Render everything from the line containing "Number of tomatoes on the white backdrop: 3" down to the end of the items as a numbered list, skipping blank lines and leaving out the pictures.
----------------------------------------
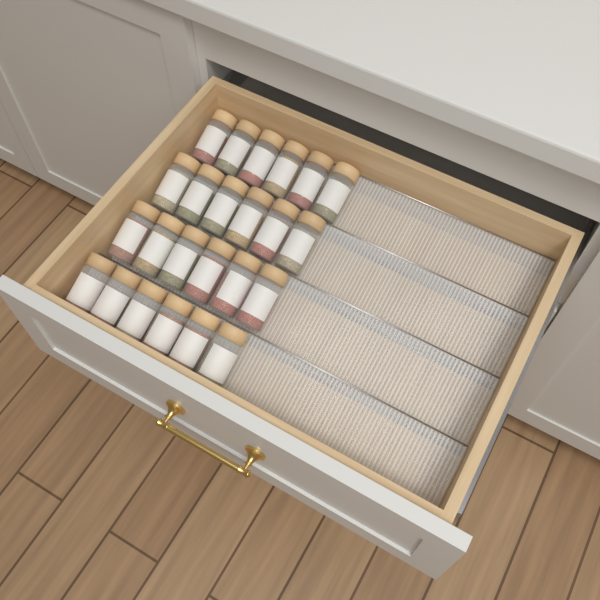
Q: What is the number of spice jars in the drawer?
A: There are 24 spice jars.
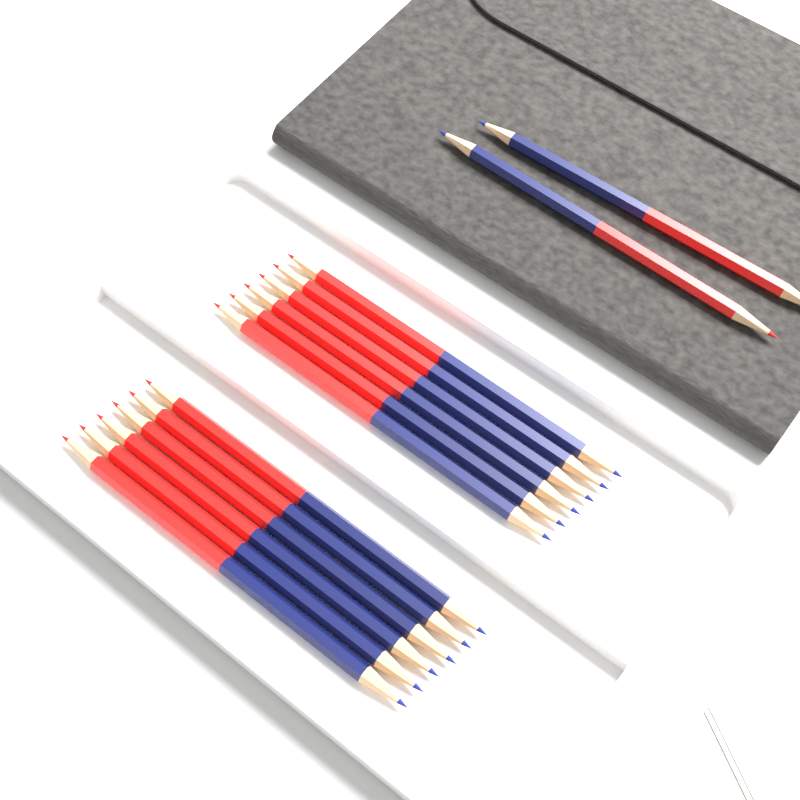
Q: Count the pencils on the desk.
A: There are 14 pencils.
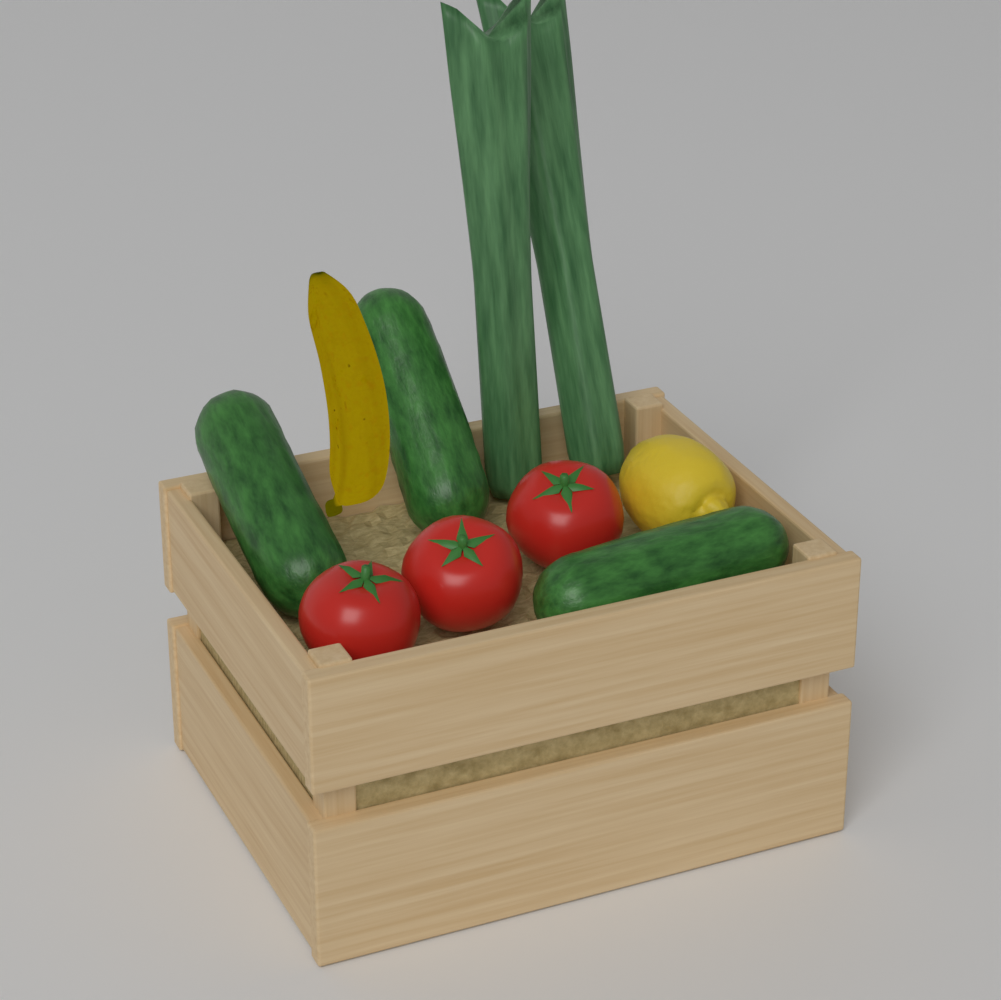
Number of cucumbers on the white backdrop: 3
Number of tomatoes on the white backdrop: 3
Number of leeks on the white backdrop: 2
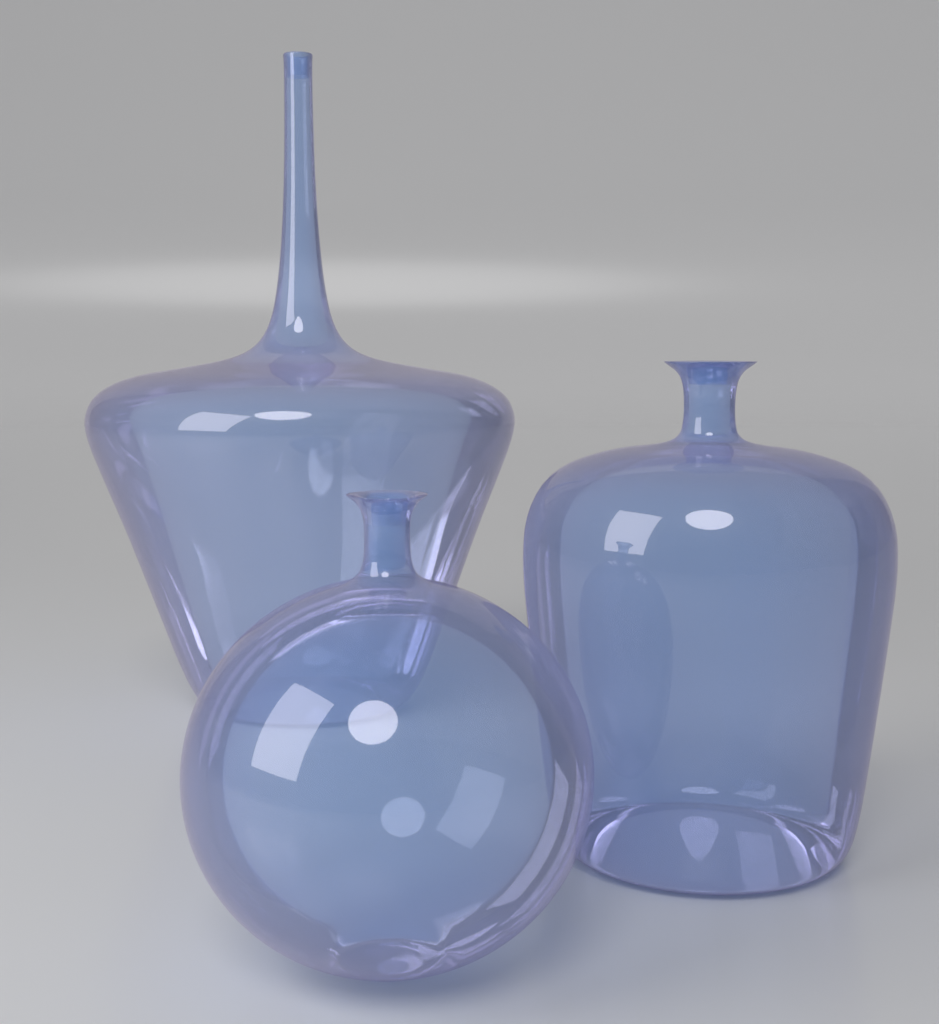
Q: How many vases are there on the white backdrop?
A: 3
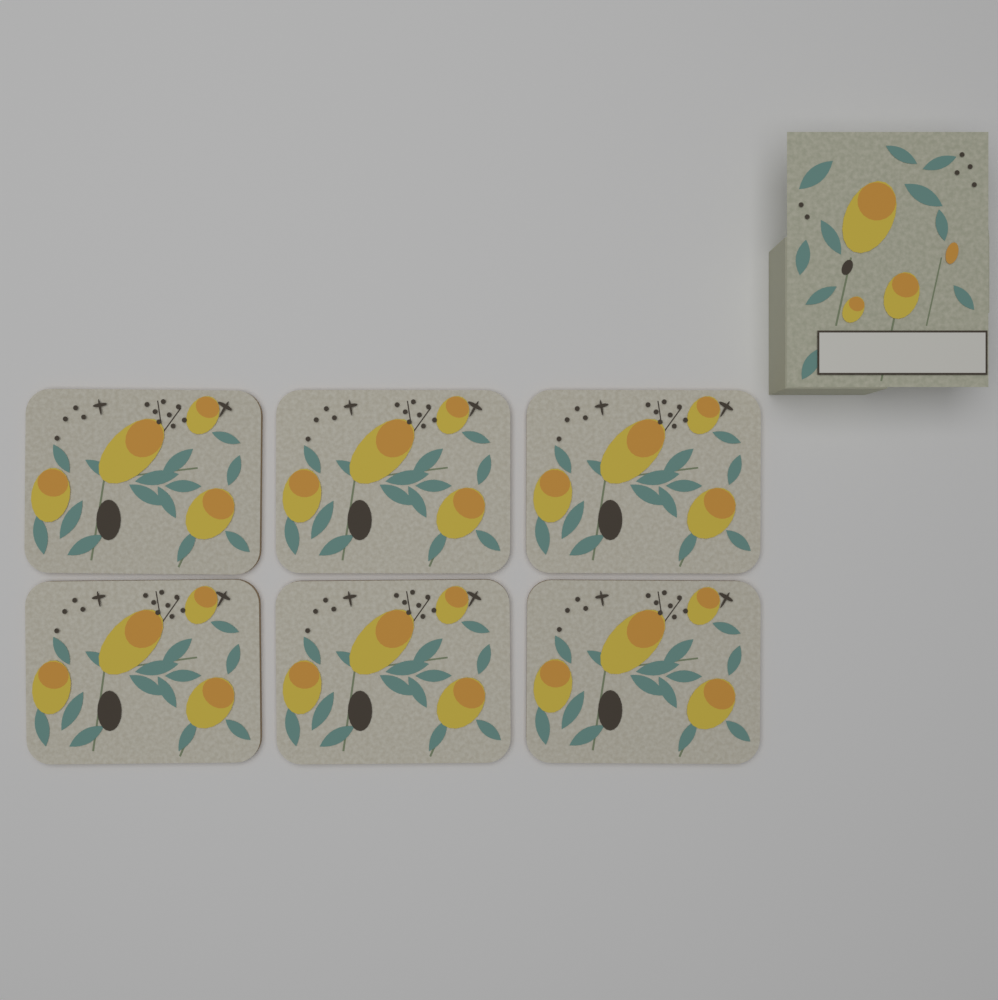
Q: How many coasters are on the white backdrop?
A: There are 6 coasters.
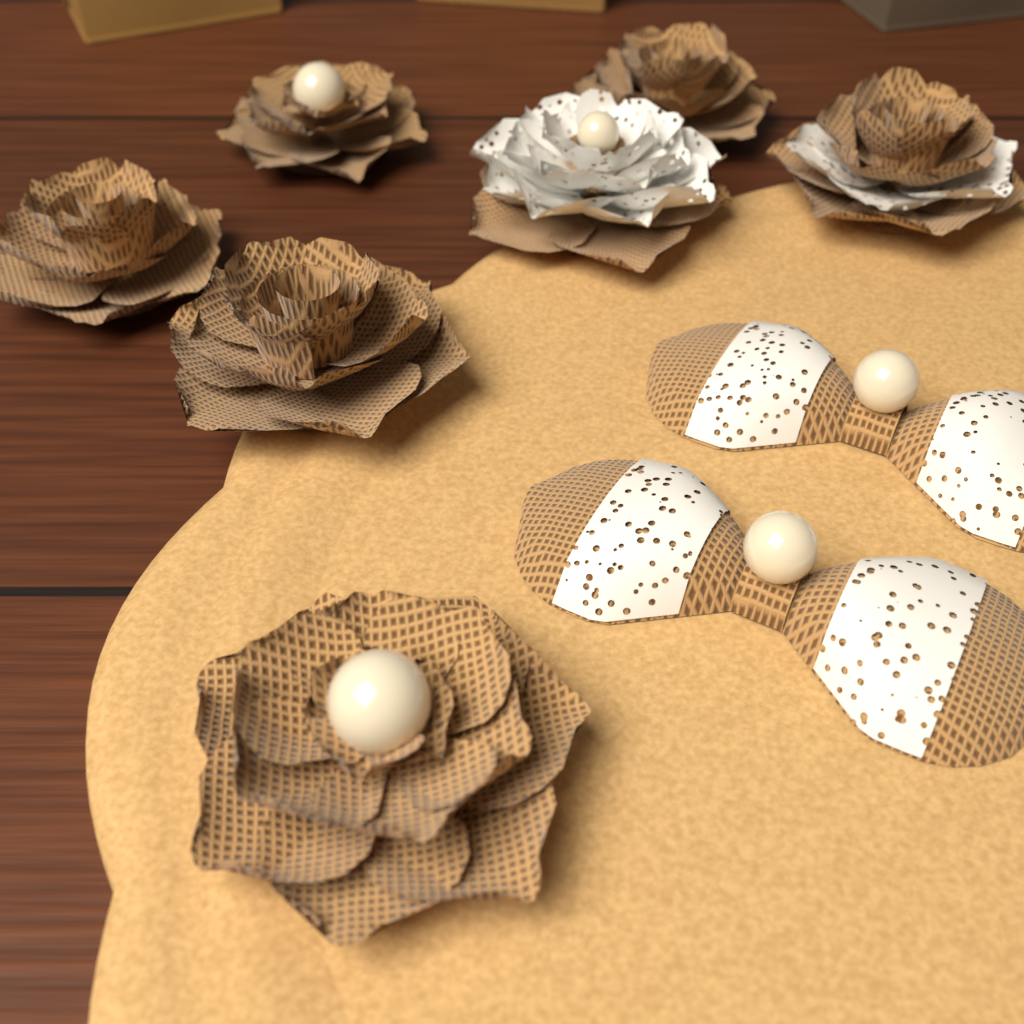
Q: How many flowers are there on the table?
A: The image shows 7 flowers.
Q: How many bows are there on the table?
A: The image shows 2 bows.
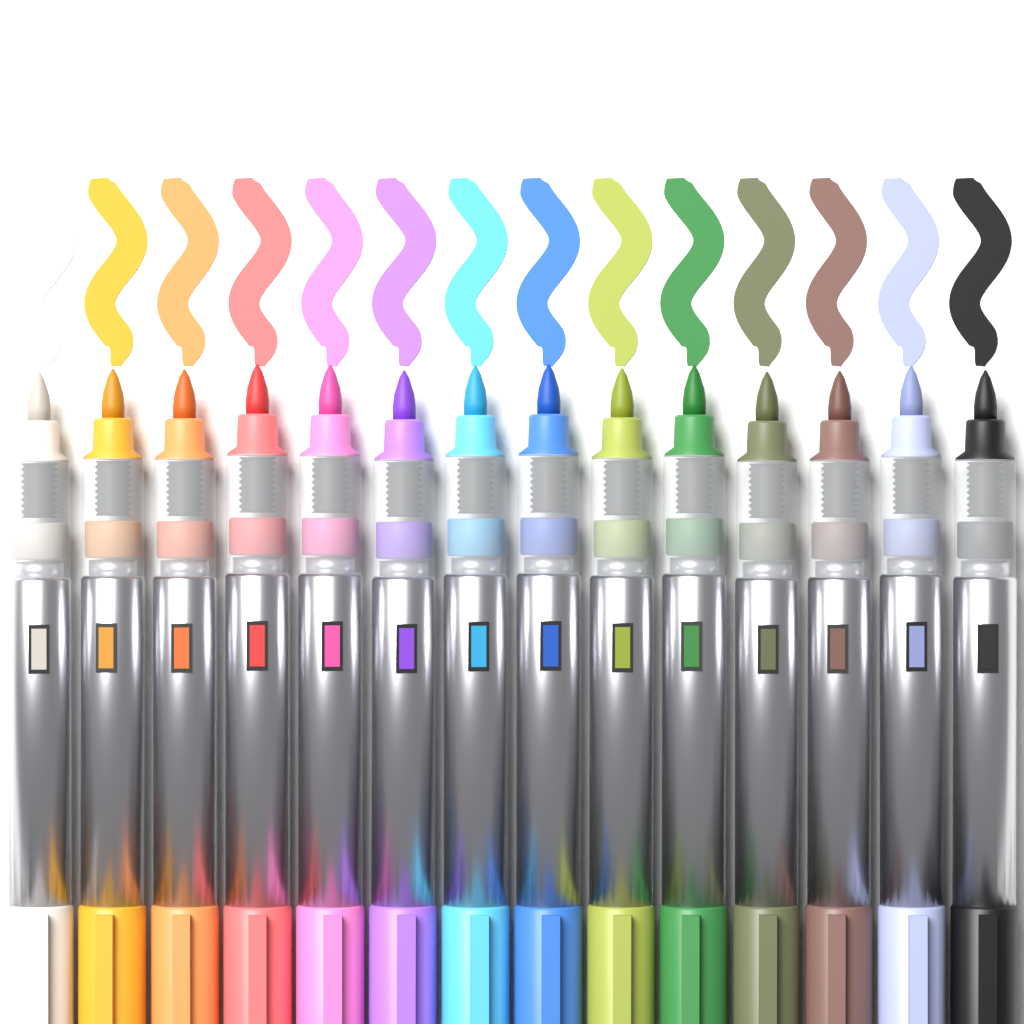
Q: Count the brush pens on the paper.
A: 14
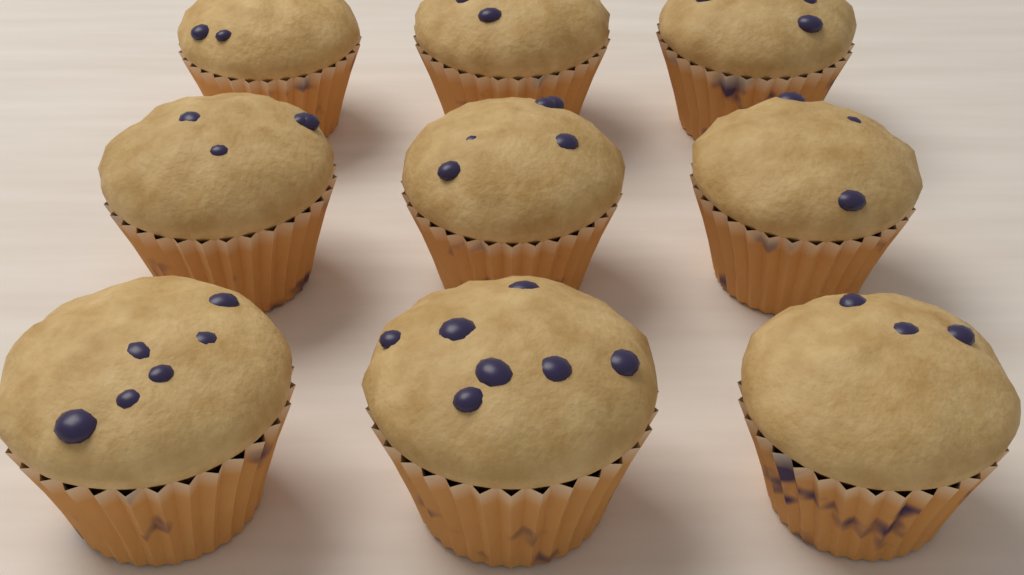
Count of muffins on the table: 9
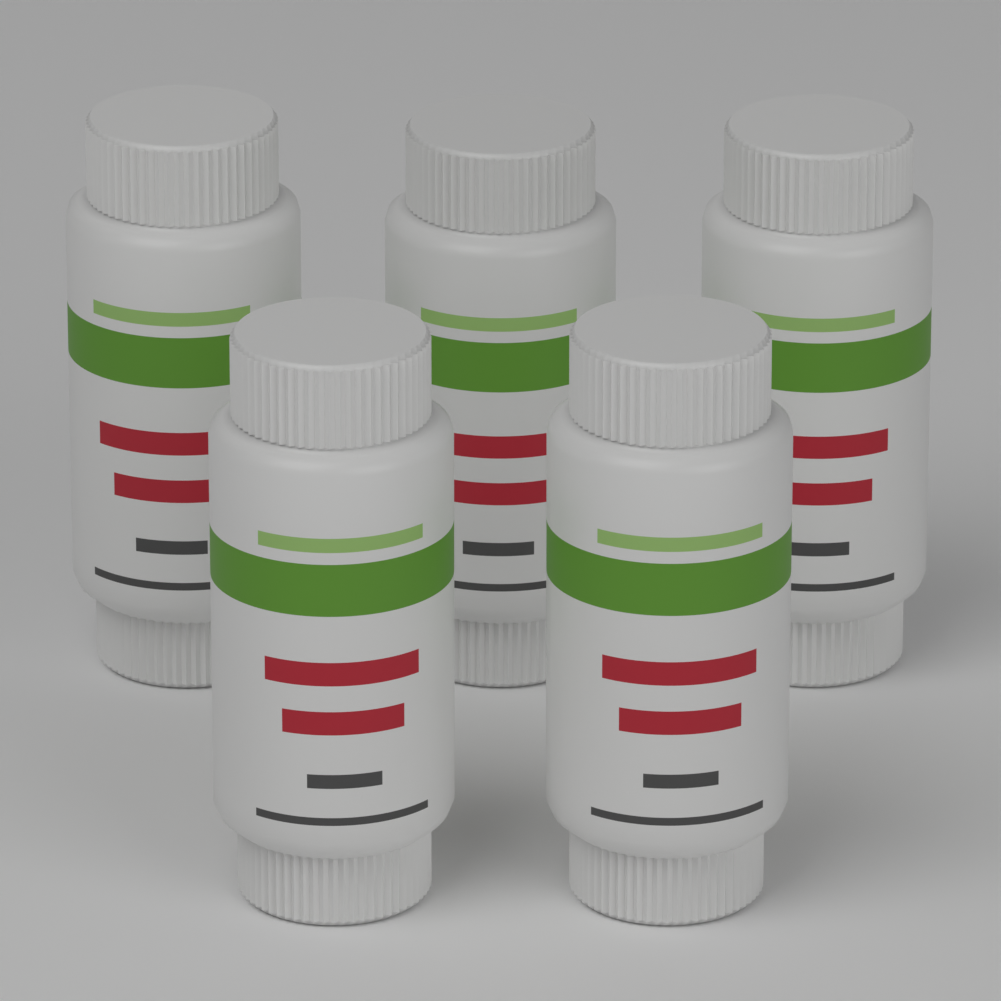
----------------------------------------
* _Solution to this problem_
1. Number of tomatoes on the white backdrop: 3
2. Number of leeks on the white backdrop: 2
3. Q: How many vases are there on the white backdrop?
4. A: 3
5. Q: How many coasters are on the white backdrop?
6. A: There are 6 coasters.
7. Q: How many flowers are there on the table?
8. A: The image shows 7 flowers.
9. Q: How many bows are there on the table?
10. A: The image shows 2 bows.
11. Q: Count the brush pens on the paper.
12. A: 14
13. Count of muffins on the table: 9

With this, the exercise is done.